● DO THIS: Copy every text line of the records below, without any changes, and leave out the pictures.

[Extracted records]
^^^^^^^^^^^^^^^^

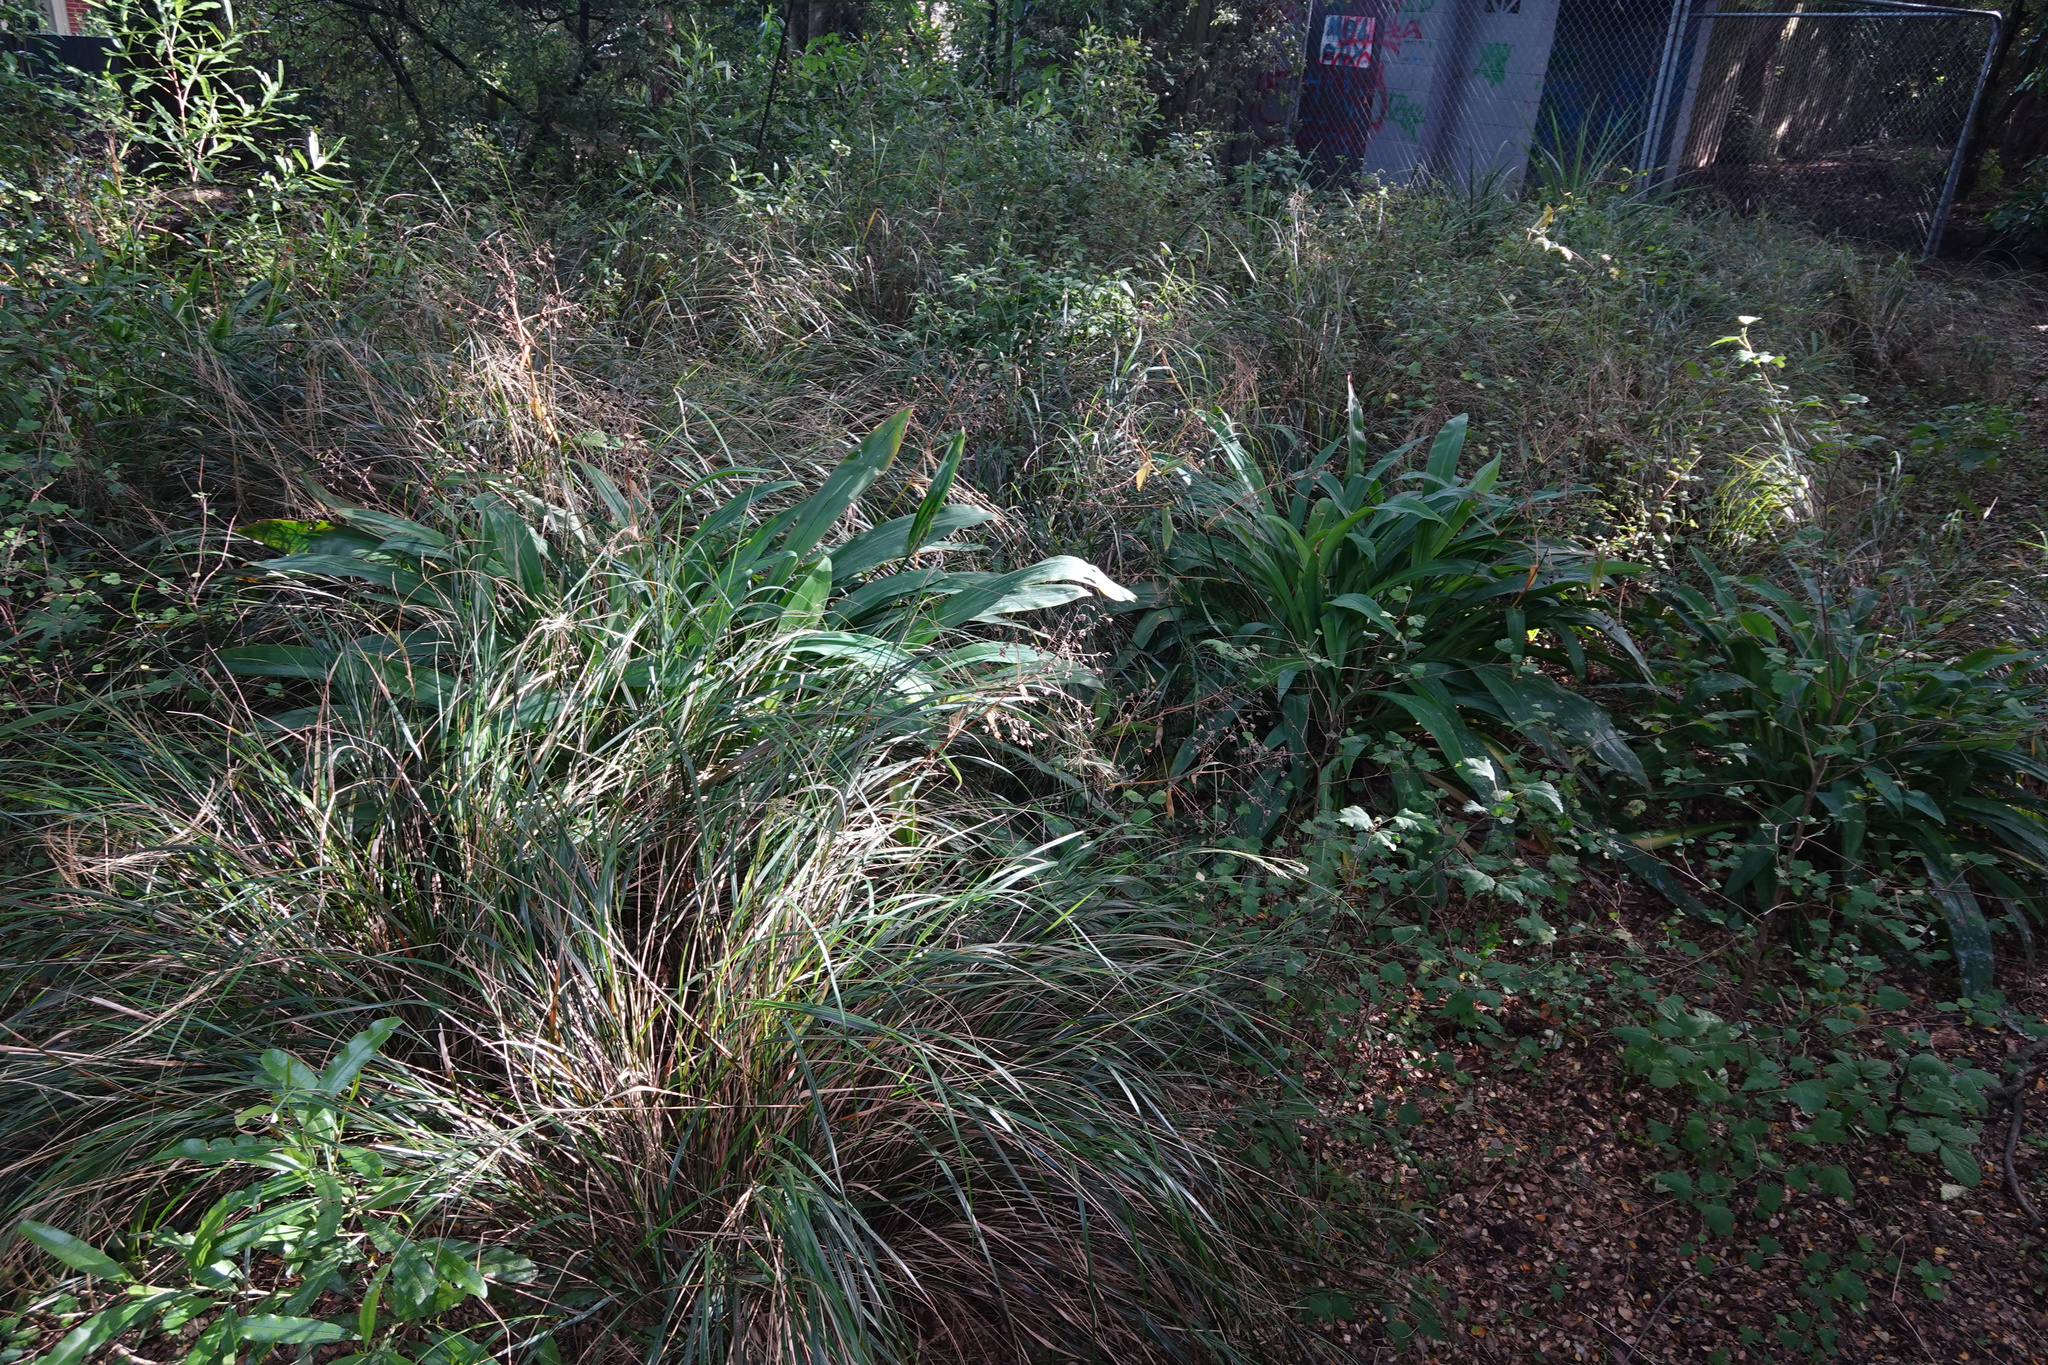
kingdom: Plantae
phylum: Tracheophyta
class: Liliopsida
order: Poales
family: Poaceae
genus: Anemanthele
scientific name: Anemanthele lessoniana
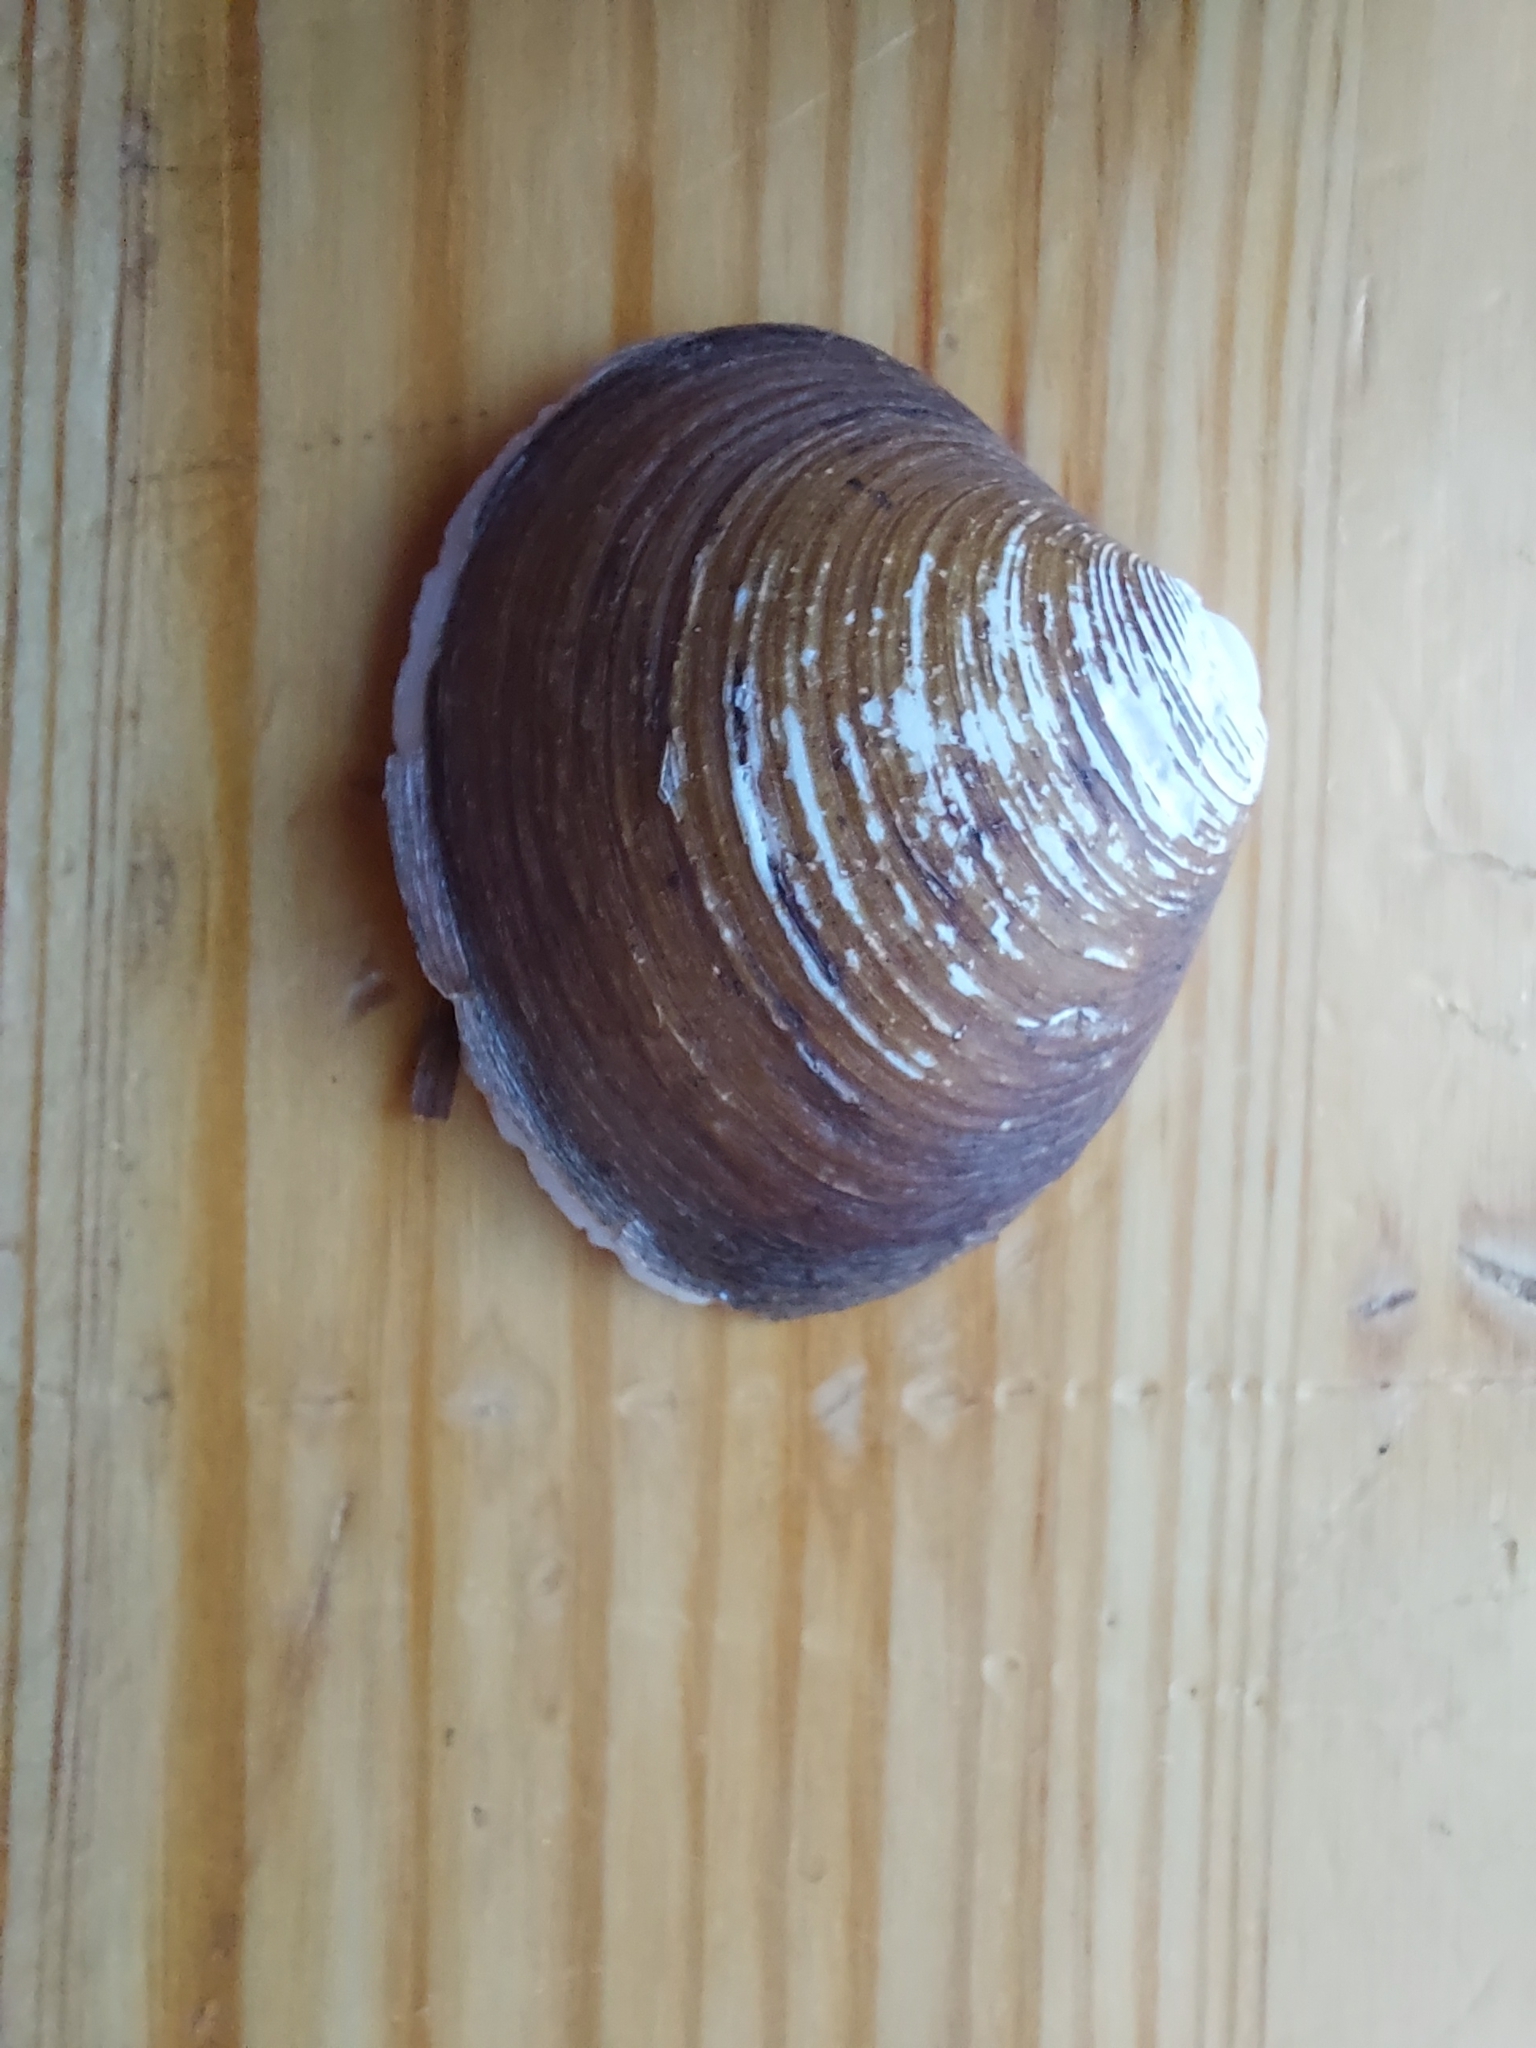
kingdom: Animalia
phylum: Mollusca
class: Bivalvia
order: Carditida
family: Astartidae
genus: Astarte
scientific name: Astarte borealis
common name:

^^^^^^^^^^^^^^^^

● RESPONSE TO THIS EXERCISE:
kingdom: Plantae
phylum: Tracheophyta
class: Liliopsida
order: Poales
family: Poaceae
genus: Anemanthele
scientific name: Anemanthele lessoniana
kingdom: Animalia
phylum: Mollusca
class: Bivalvia
order: Carditida
family: Astartidae
genus: Astarte
scientific name: Astarte borealis
common name:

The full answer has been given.